TASK OBJECTIVE ::
Set down every record below exactly as it appears, but without the pictures.

[Transcribed page contents]
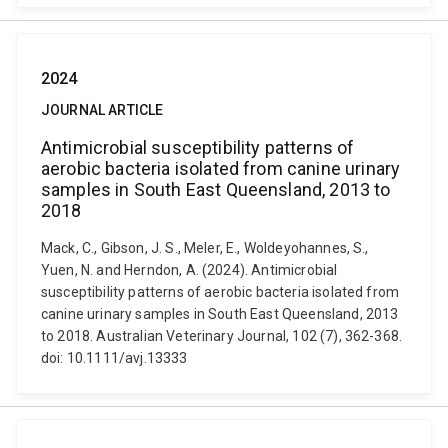
2024
JOURNAL ARTICLE
Antimicrobial susceptibility patterns of
aerobic bacteria isolated from canine urinary
samples in South East Queensland, 2013 to
2018
Mack, C., Gibson, J. S., Meler, E., Woldeyohannes, S.,
Yuen, N. and Herndon, A. (2024). Antimicrobial
susceptibility patterns of aerobic bacteria isolated from
canine urinary samples in South East Queensland, 2013
to 2018. Australian Veterinary Journal, 102 (7), 362-368.
doi: 10.1111/avj.13333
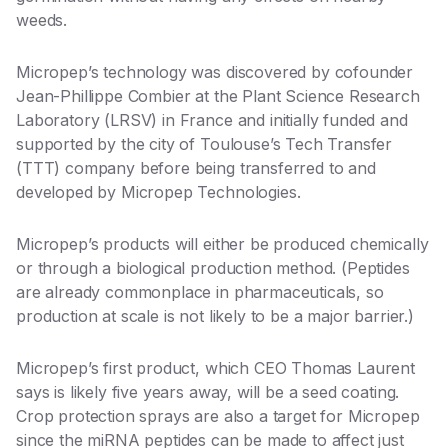
weeds.
Micropep’s technology was discovered by cofounder
Jean-Phillippe Combier at the Plant Science Research
Laboratory (LRSV) in France and initially funded and
supported by the city of
Toulouse’s Tech Transfer
(TTT) company
before being transferred to and
developed by Micropep Technologies.
Micropep’s products will either be produced chemically
or through a biological production method. (Peptides
are already commonplace in pharmaceuticals, so
production at scale is not likely to be a major barrier.)
Micropep’s first product, which CEO Thomas Laurent
says is likely five years away, will be a seed coating.
Crop protection sprays are also a target for Micropep
since the miRNA peptides can be made to affect just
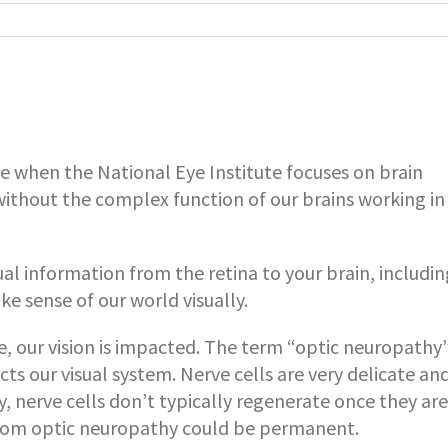
e when the National Eye Institute focuses on brain
thout the complex function of our brains working in
ual information from the retina to your brain, includin
e sense of our world visually.
 our vision is impacted. The term “optic neuropathy”
ts our visual system. Nerve cells are very delicate an
ly, nerve cells don’t typically regenerate once they are
 from optic neuropathy could be permanent.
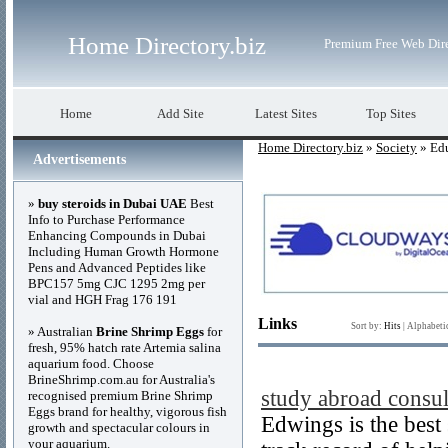
Home Directory.biz
Premium Free Web Dir
Home
Add Site
Latest Sites
Top Sites
Home Directory.biz
»
Society
» Ed
Advertisements
»
buy steroids in Dubai UAE
Best
Info to Purchase Performance
Enhancing Compounds in Dubai
Including Human Growth Hormone
Pens and Advanced Peptides like
BPC157 5mg CJC 1295 2mg per
vial and HGH Frag 176 191
Links
Sort by:
Hits
|
Alphabeti
» Australian
Brine Shrimp Eggs
for
fresh, 95% hatch rate Artemia salina
aquarium food. Choose
BrineShrimp.com.au for Australia's
study abroad consul
recognised premium Brine Shrimp
Eggs brand for healthy, vigorous fish
Edwings is the best
growth and spectacular colours in
your aquarium.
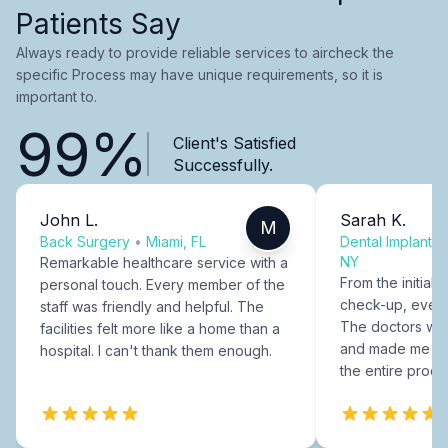
Patients Say
Always ready to provide reliable services to aircheck the
specific Process may have unique requirements, so it is
important to.
99%
Client's Satisfied
Successfully.
John L.
Sarah K.
M
Back Surgery
•
Miami, FL
Dental Implants
NY
Remarkable healthcare service with a
From the initial c
personal touch. Every member of the
check-up, every
staff was friendly and helpful. The
The doctors were
facilities felt more like a home than a
and made me fee
hospital. I can't thank them enough.
the entire proce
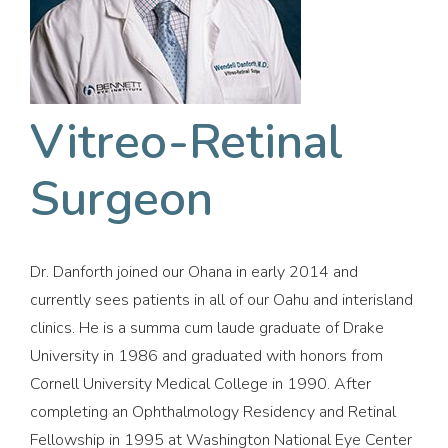
Vitreo-Retinal
Surgeon
Dr. Danforth joined our Ohana in early 2014 and
currently sees patients in all of our Oahu and interisland
clinics. He is a summa cum laude graduate of Drake
University in 1986 and graduated with honors from
Cornell University Medical College in 1990. After
completing an Ophthalmology Residency and Retinal
Fellowship in 1995 at Washington National Eye Center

COMPLETED EXERCISE ::
2024
JOURNAL ARTICLE
Antimicrobial susceptibility patterns of
aerobic bacteria isolated from canine urinary
samples in South East Queensland, 2013 to
2018
Mack, C., Gibson, J. S., Meler, E., Woldeyohannes, S.,
Yuen, N. and Herndon, A. (2024). Antimicrobial
susceptibility patterns of aerobic bacteria isolated from
canine urinary samples in South East Queensland, 2013
to 2018. Australian Veterinary Journal, 102 (7), 362-368.
doi: 10.1111/avj.13333
weeds.
Micropep’s technology was discovered by cofounder
Jean-Phillippe Combier at the Plant Science Research
Laboratory (LRSV) in France and initially funded and
supported by the city of
Toulouse’s Tech Transfer
(TTT) company
before being transferred to and
developed by Micropep Technologies.
Micropep’s products will either be produced chemically
or through a biological production method. (Peptides
are already commonplace in pharmaceuticals, so
production at scale is not likely to be a major barrier.)
Micropep’s first product, which CEO Thomas Laurent
says is likely five years away, will be a seed coating.
Crop protection sprays are also a target for Micropep
since the miRNA peptides can be made to affect just
e when the National Eye Institute focuses on brain
thout the complex function of our brains working in
ual information from the retina to your brain, includin
e sense of our world visually.
 our vision is impacted. The term “optic neuropathy”
ts our visual system. Nerve cells are very delicate an
ly, nerve cells don’t typically regenerate once they are
 from optic neuropathy could be permanent.
Home Directory.biz
Premium Free Web Dir
Home
Add Site
Latest Sites
Top Sites
Home Directory.biz
»
Society
» Ed
Advertisements
»
buy steroids in Dubai UAE
Best
Info to Purchase Performance
Enhancing Compounds in Dubai
Including Human Growth Hormone
Pens and Advanced Peptides like
BPC157 5mg CJC 1295 2mg per
vial and HGH Frag 176 191
Links
Sort by:
Hits
|
Alphabeti
» Australian
Brine Shrimp Eggs
for
fresh, 95% hatch rate Artemia salina
aquarium food. Choose
BrineShrimp.com.au for Australia's
study abroad consul
recognised premium Brine Shrimp
Eggs brand for healthy, vigorous fish
Edwings is the best
growth and spectacular colours in
your aquarium.
Patients Say
Always ready to provide reliable services to aircheck the
specific Process may have unique requirements, so it is
important to.
99%
Client's Satisfied
Successfully.
John L.
Sarah K.
M
Back Surgery
•
Miami, FL
Dental Implants
NY
Remarkable healthcare service with a
From the initial c
personal touch. Every member of the
check-up, every
staff was friendly and helpful. The
The doctors were
facilities felt more like a home than a
and made me fee
hospital. I can't thank them enough.
the entire proce
Vitreo-Retinal
Surgeon
Dr. Danforth joined our Ohana in early 2014 and
currently sees patients in all of our Oahu and interisland
clinics. He is a summa cum laude graduate of Drake
University in 1986 and graduated with honors from
Cornell University Medical College in 1990. After
completing an Ophthalmology Residency and Retinal
Fellowship in 1995 at Washington National Eye Center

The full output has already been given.